Copy each line below in which the word "рождения" occurs.

Dataset:
-- Opening Marker --

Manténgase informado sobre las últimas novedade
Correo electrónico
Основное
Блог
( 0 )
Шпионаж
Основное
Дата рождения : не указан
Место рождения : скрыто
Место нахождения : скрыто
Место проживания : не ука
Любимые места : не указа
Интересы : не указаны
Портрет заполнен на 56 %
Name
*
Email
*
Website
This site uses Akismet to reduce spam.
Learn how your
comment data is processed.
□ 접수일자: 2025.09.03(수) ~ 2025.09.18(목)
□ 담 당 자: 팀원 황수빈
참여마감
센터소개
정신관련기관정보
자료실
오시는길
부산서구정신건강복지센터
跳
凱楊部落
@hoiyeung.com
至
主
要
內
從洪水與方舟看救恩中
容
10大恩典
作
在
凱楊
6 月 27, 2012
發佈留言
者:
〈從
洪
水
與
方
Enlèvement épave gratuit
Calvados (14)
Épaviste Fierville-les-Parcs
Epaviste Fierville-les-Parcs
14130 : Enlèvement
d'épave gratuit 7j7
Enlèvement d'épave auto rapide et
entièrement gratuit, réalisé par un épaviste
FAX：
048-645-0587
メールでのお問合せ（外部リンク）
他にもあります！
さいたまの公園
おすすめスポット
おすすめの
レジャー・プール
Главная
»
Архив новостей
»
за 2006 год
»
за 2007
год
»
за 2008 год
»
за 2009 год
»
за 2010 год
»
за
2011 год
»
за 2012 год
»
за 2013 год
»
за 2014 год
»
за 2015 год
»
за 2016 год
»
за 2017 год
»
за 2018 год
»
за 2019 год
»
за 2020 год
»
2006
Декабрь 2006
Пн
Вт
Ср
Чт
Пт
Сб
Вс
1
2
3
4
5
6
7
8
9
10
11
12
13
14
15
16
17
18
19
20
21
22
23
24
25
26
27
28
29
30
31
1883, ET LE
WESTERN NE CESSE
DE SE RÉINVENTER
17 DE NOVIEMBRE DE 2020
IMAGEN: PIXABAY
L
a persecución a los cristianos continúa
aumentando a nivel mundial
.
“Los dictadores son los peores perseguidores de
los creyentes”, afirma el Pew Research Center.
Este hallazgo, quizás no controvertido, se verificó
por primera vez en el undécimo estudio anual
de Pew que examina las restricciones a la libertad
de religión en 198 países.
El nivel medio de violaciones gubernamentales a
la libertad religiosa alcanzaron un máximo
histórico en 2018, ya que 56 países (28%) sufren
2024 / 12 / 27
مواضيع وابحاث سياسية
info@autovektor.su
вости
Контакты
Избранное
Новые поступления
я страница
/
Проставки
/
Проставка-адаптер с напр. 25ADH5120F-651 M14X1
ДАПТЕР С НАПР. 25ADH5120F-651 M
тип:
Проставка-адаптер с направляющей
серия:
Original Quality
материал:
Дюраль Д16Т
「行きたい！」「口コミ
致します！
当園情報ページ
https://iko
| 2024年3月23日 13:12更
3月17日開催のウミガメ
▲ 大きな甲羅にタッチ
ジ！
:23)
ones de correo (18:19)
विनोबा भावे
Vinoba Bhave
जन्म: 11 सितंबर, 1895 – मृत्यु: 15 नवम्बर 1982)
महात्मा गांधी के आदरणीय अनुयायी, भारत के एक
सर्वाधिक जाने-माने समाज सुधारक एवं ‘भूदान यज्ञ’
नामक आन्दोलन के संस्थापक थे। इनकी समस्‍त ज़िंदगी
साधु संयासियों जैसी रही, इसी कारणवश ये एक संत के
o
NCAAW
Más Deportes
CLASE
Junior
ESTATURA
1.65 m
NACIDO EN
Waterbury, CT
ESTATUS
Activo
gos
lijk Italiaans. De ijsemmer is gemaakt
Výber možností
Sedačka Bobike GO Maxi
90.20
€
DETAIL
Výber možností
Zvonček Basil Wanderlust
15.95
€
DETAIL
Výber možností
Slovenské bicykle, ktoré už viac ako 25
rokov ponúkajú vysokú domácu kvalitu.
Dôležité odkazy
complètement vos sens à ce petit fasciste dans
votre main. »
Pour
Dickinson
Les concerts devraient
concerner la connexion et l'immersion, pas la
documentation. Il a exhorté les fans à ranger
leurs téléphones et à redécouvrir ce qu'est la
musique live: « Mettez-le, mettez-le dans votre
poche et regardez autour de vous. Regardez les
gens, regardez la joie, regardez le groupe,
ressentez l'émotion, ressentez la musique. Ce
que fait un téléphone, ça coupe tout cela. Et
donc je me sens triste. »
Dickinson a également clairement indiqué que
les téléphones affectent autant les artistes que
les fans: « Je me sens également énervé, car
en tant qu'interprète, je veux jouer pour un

-- Closing Marker --

Exercise response:
Дата рождения : не указан
Место рождения : скрыто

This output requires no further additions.